Auch in solchen Fällen ist eine angepasste Ernährung wichtig, um das Tier nicht unnötig durch zusätzliches Gewicht zu belasten. Es kommt wirklich auf das Problem der Tiere an, da zum Beispiel bei gelähmten Tieren, wie bei meinen Hunden, oftmals Sekundärprobleme hinzukommen, wie beispielsweise Kot- oder Harnabsatzprobleme oder Harnwegsinfekte. Hier hilft oftmals schon eine Umstellung von Trocken- auf Nassfutter. Wenn ein Hund ständig unter Blasenentzündungen leidet, dann macht es Sinn, dass er mehr Flüssigkeit zu sich nimmt. Man könnte natürlich mehr Wasser anbieten, aber eine einfachere Lösung wäre einfach etwas Nasses anstelle von etwas Trockenem zu füttern.

Können Sie unseren Lesern einen Einblick geben, welche Einschränkungen besonders abgestimmte Ernährung fordern? Zum Beispiel, um Knochen und Gelenke zu stärken. Welche Inhaltsstoffe sind in einem solchen Fall wichtig? 

Karolina Weiß: Bei Gelenkproblemen ist es besonders wichtig, das Tier im optimalen Gewichtsbereich zu halten, um zu verhindern, dass übermäßiges Gewicht zusätzlich die Gelenke beeinträchtigt. Ein gesundes Gewicht entlastet die Gelenke und kann die Symptome erheblich lindern. Darüber hinaus sollte das Futter so gewählt werden, dass es reich an entzündungshemmenden (anti-entzündlichen) Nährstoffen ist, da Gelenkerkrankungen oft mit chronischen entzündlichen Prozessen einhergehen. Zusätzlich empfehle ich bei Gelenkbeschwerden häufig die Supplementierung bestimmter Nahrungsergänzungsmittel, die je nach Bedarf schmerzlindernd wirken und die Gelenke unterstützen können. Es ist wichtig zu wissen, dass Nahrungsergänzungsmittel wie Kräuter oder Mineralstoffe unter die Lebensmittelkategorie fallen und keine Medikamente sind. Das bedeutet jedoch nicht, dass sie keine Wirkung haben; gleichzeitig können auch Nebenwirkungen auftreten. Deshalb betrachte und berate ich für jedes Tier, welche Zusätze helfen könnten und welche aufgrund möglicher anderer Erkrankungen vermieden werden sollten. Denn oftmals haben Tiere mehrere „Baustellen“, deshalb muss man da ein bisschen darauf achten. Zur Unterstützung der Gelenke setze ich häufig klassische Nahrungsergänzungsmittel wie Grünlippmuschelpulver, Hagebuttenschalen und Omega-3-Fettsäuren ein. Diese findet man zum Beispiel in Lachsöl und wirken anti-entzündlich. Aber auch exotischere Gewürze wie Kurkuma sowie Vitalpilze gehören zu meinen bevorzugten Mitteln, um die Gelenke zu unterstützen.

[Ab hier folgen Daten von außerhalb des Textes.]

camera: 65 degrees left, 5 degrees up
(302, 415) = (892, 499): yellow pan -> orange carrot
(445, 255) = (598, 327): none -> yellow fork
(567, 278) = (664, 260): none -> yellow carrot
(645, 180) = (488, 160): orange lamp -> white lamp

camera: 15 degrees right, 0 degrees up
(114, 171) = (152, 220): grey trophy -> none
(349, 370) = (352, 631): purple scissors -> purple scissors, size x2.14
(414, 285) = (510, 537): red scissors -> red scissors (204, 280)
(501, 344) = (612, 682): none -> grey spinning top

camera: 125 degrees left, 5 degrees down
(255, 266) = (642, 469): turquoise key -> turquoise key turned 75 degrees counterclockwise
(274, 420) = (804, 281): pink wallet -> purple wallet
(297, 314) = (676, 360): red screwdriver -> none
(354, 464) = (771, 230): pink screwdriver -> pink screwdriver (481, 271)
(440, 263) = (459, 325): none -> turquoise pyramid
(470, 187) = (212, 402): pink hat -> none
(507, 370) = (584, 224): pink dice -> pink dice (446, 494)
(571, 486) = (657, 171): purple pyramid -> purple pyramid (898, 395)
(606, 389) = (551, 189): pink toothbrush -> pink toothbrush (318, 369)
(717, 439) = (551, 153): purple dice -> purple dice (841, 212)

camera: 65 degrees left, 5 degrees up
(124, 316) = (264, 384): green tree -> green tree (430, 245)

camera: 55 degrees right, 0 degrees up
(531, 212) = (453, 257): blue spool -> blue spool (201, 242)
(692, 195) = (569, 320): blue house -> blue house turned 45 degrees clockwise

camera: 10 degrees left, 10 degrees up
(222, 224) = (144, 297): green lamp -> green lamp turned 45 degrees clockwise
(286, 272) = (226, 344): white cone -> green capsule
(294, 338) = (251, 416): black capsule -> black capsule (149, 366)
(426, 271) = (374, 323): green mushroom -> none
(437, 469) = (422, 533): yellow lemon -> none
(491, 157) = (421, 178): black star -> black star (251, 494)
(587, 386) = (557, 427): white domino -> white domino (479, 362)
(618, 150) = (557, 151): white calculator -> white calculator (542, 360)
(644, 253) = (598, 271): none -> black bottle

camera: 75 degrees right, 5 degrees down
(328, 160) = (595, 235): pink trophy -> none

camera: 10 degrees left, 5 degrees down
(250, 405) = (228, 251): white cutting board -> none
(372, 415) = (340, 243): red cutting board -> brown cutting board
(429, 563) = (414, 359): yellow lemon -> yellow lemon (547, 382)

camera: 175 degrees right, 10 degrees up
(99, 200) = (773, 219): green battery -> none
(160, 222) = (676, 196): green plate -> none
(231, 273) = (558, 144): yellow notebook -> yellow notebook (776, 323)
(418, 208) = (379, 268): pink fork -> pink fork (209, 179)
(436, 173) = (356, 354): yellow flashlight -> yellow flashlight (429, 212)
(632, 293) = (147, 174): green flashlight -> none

Zu den anti-entzündlichen Nahrungsergänzungsmitteln ist noch zu erwähnen, dass diese nicht direkt auf den Produkten stehen, da Hersteller keine Heilversprechen machen dürfen. Wichtig sind auf jeden Fall Omega-3-Fettsäuren, die in Fisch und Fischölen vorkommen, aber auch in Pflanzen. Ansonsten wirken sehr viele Kräuter, wie beispielsweise das schon genannte Kurkuma, Teufelskralle oder Indischer Weihrauch (Boswellia serrata). Diese haben Wirkstoffe, die anti-entzündlich und schmerzlindernd wirken, doch die Eigenschaften der Kräuter stehen jedoch nicht direkt auf den Etiketten der Produkte. 

Wie wichtig ist die frühzeitige Erkennung von körperlichen Einschränkungen bei Hunden oder Katzen, und welche Anzeichen sollten Tierbesitzer besonders im Blick haben?

@ Wunderlicht-Fotografie - pixabay user_id47405520

Karolina Weiß: Es ist natürlich sehr wichtig, auf die Anzeichen von Beschwerden bei unseren Tieren zu achten, aber es ist auch eine Herausforderung, da sie uns nicht direkt sagen können, wie sie sich fühlen. Viele Tiere sind wahre Meister im Verbergen von Schmerzen und Unwohlsein. Besonders Katzen sind dafür bekannt, Beschwerden zu verstecken und erst dann deutlich zu zeigen, dass es ihnen schlecht geht, wenn die Situation bereits sehr ernst ist. Zu den Anzeichen für Schmerzen oder Beschwerden gehören unter anderem Veränderungen im Verhalten oder Charakter, das Vermeiden von gewohnten Bewegungen, eine Veränderung der Körperhaltung, also irgendwie sitzt oder liegt das Tier komisch und nicht wie gewöhnlich. Aber auch die Verweigerung von Futter sowie Schmerzäußerungen oder erhöhte Berührungsempfindlichkeit (nicht zulassen von sanftem Streicheln) ist ein Anzeichen, genauso wie Veränderungen im Fell, vermehrtes Lecken oder Beißen an einer schmerzhaften Körperstelle. Zudem können auch Veränderungen im Urin- oder Kotabsatz auf Probleme im Bewegungsapparat hinweisen. 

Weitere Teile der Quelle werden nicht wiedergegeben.